Keypoint text descriptions:
□ □ □

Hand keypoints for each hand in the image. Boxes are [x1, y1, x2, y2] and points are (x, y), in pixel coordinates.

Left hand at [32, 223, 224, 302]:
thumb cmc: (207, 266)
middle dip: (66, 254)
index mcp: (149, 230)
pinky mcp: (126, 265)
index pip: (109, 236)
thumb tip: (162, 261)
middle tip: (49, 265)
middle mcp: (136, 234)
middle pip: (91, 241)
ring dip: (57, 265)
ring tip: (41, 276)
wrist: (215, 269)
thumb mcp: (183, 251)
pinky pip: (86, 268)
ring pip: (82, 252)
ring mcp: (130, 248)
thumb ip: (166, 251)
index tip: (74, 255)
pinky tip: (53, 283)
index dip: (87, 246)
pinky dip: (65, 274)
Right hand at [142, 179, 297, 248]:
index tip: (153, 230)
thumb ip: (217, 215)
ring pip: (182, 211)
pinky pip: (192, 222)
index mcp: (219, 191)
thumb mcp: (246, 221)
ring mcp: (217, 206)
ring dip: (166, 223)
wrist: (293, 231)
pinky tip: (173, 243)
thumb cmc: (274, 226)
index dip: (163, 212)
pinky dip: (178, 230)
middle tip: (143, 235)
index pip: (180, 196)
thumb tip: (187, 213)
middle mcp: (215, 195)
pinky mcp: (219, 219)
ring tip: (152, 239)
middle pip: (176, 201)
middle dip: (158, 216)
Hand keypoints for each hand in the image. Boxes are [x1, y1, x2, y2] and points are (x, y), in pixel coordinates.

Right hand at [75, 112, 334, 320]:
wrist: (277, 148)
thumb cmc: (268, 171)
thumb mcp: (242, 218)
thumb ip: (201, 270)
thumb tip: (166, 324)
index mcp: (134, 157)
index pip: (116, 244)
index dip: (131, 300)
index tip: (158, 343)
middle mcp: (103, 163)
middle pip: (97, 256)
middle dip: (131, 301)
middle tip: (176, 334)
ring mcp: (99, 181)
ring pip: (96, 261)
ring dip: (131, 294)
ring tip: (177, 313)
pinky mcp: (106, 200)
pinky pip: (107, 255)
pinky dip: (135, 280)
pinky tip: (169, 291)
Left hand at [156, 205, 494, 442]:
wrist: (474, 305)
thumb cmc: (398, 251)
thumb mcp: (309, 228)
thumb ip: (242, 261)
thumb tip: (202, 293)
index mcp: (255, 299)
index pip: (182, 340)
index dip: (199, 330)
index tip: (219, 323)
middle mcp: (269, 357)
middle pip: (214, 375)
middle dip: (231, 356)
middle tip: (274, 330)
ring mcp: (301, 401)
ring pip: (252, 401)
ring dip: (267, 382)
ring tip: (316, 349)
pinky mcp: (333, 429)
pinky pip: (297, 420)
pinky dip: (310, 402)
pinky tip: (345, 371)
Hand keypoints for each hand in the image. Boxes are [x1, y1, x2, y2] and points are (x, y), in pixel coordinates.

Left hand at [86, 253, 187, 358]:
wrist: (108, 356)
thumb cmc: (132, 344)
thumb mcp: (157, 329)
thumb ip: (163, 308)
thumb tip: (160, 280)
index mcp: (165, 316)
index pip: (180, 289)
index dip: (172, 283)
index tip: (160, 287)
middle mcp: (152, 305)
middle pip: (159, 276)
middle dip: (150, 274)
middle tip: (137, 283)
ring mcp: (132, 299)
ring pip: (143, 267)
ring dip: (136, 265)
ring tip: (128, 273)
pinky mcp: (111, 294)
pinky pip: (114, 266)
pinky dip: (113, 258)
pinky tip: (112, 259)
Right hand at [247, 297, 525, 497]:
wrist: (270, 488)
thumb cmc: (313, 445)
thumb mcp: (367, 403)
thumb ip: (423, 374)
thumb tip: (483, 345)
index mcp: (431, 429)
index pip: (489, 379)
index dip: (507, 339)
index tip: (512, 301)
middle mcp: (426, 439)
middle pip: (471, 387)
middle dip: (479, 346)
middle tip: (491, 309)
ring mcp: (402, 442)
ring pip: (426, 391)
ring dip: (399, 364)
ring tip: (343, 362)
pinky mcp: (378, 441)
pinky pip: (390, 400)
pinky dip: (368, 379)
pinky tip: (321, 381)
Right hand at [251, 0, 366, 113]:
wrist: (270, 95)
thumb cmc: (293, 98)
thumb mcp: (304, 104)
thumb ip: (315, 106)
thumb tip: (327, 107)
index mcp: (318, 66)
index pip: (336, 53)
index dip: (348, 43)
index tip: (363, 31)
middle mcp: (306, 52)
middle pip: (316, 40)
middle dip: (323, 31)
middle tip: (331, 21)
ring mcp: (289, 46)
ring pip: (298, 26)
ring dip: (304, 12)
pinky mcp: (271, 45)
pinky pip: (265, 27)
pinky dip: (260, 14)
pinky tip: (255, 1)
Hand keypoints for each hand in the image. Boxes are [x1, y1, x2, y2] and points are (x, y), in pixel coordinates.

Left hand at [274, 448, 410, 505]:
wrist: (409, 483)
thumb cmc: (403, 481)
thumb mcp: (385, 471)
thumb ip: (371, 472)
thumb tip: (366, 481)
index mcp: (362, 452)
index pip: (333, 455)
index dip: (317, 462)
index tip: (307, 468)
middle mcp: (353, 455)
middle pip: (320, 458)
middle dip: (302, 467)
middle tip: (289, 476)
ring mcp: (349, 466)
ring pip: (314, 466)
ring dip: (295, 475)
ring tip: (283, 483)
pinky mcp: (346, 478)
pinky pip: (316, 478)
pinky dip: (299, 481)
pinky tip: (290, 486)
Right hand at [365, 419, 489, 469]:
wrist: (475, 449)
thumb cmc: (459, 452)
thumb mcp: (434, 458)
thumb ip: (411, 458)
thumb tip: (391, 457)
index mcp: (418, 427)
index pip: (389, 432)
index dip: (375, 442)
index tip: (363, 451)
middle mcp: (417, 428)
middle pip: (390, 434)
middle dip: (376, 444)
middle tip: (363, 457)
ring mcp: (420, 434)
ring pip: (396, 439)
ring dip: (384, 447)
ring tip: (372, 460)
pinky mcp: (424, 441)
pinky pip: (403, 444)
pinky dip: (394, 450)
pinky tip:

□ □ □

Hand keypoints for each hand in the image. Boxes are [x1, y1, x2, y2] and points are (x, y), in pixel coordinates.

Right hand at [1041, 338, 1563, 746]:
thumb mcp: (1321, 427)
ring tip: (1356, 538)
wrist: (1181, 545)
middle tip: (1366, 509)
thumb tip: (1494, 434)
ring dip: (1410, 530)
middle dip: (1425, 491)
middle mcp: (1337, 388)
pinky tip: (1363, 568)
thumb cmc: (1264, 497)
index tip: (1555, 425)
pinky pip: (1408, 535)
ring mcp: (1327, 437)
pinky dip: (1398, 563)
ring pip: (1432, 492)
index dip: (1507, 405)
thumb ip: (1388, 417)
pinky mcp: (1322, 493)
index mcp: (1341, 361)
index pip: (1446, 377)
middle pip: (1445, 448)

□ □ □

> _Exercise requirements_:
Begin at the line that has "middle pip: (97, 256)" in the entries above; stop after the line that has "middle mcp: (269, 357)". Transcribe exactly those lines and no others.

> _Solution for this task_:
middle pip: (97, 256)
middle dip: (131, 301)
middle tip: (176, 334)
ring mcp: (99, 181)
ring pip: (96, 261)
ring dip: (131, 294)
ring tip: (177, 313)
pinky mcp: (106, 200)
pinky pip: (107, 255)
pinky dip: (135, 280)
pinky tip: (169, 291)
Left hand at [156, 205, 494, 442]:
wrist: (474, 305)
thumb cmc: (398, 251)
thumb mcp: (309, 228)
thumb ip: (242, 261)
thumb tip: (202, 293)
index mcp: (255, 299)
index pip: (182, 340)
index dip: (199, 330)
index tip: (219, 323)
middle mcp: (269, 357)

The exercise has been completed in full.